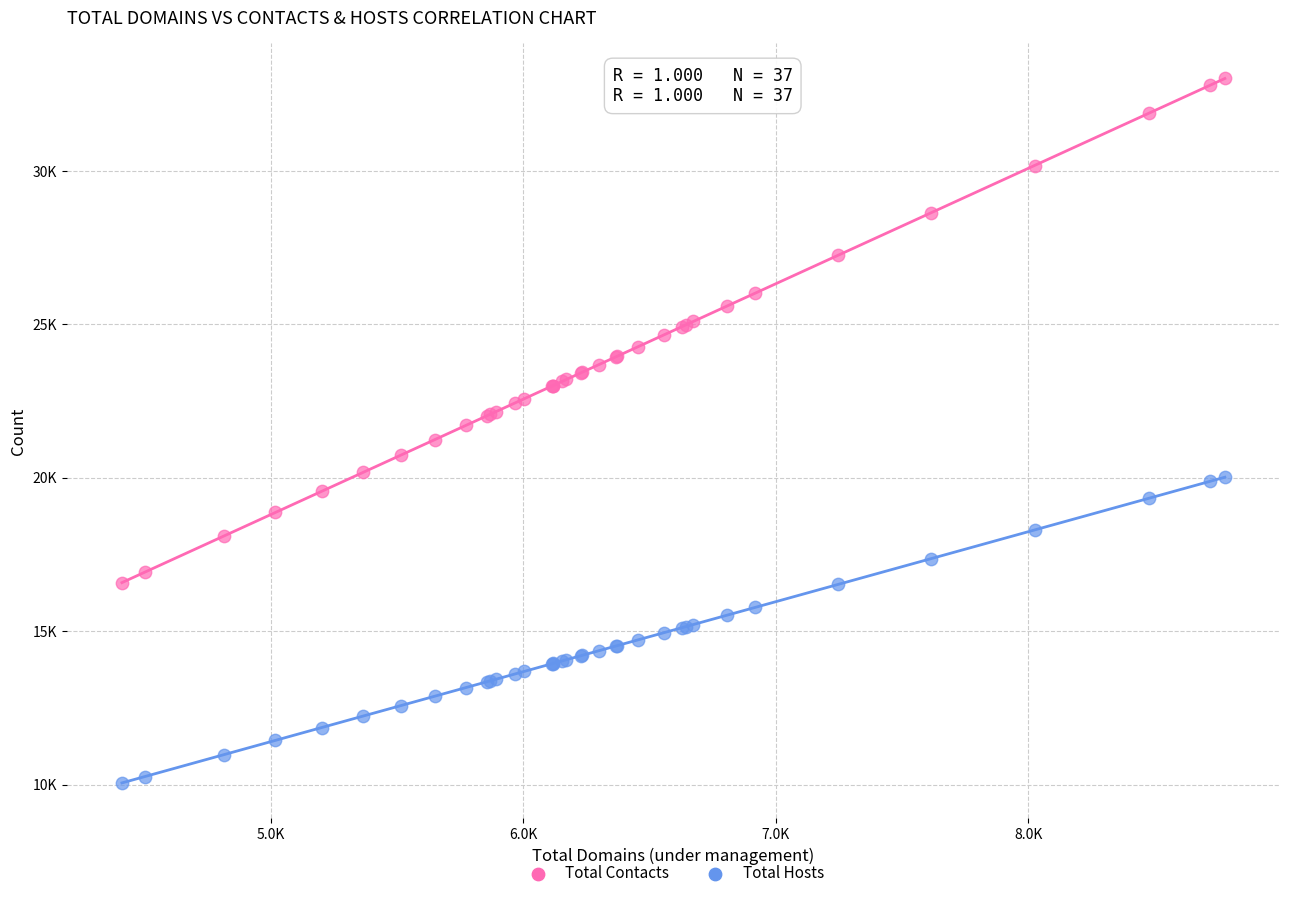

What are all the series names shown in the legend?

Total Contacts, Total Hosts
* * *
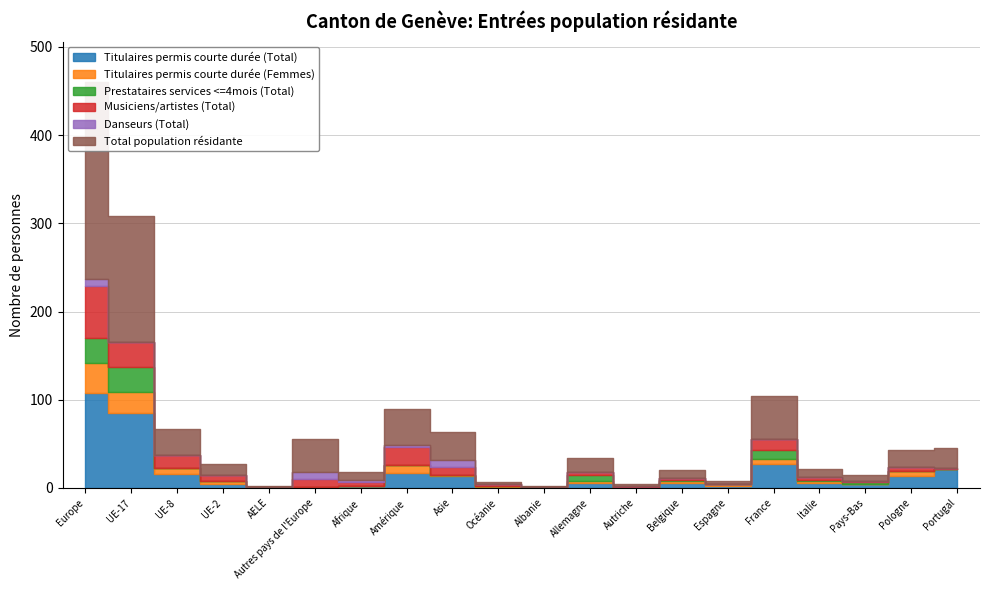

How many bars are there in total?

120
---
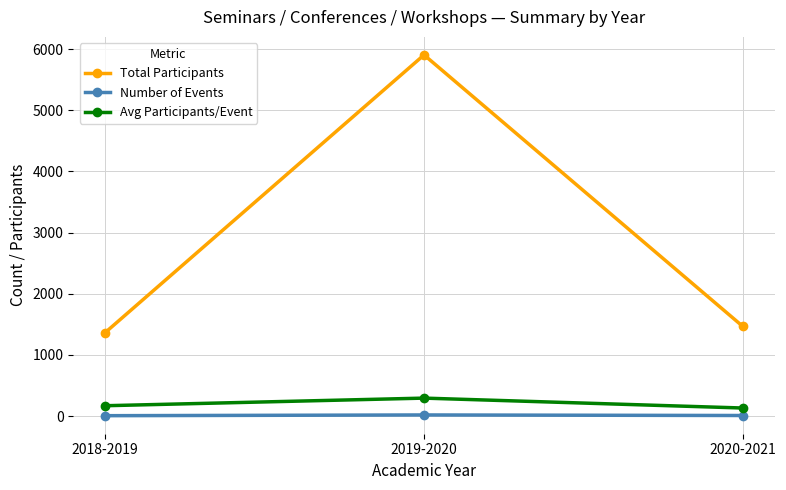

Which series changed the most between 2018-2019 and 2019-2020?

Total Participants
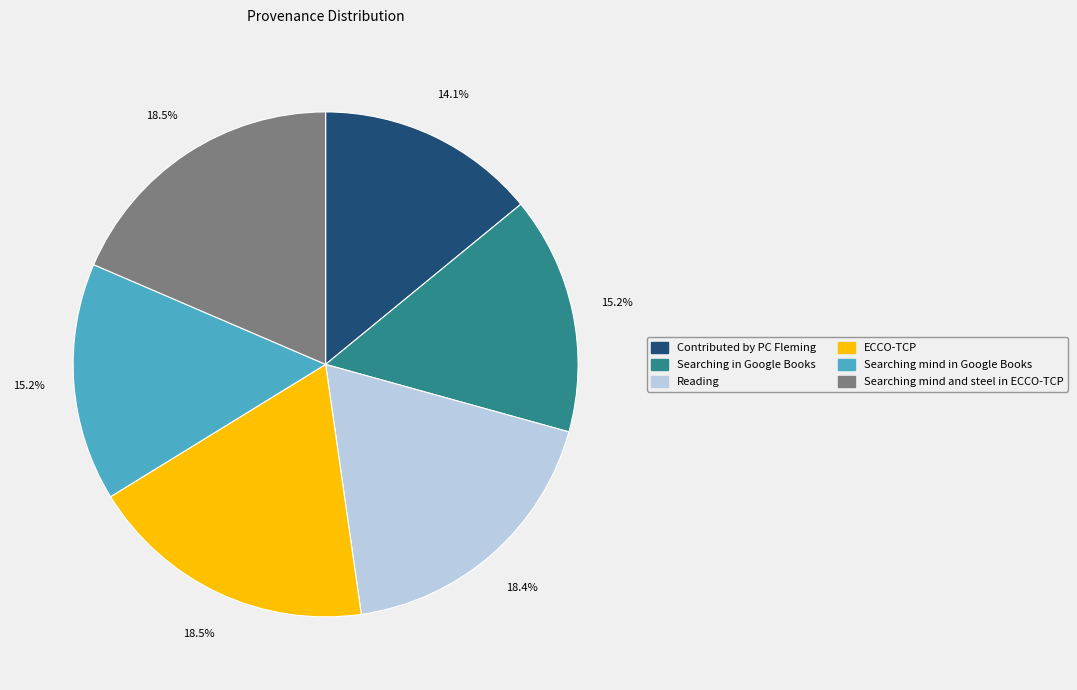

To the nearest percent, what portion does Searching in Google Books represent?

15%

Work to complete:
Pick out every line of the material above that contains the word "series", and copy each of those lines in full.

Worked solution:
What are all the series names shown in the legend?
Which series changed the most between 2018-2019 and 2019-2020?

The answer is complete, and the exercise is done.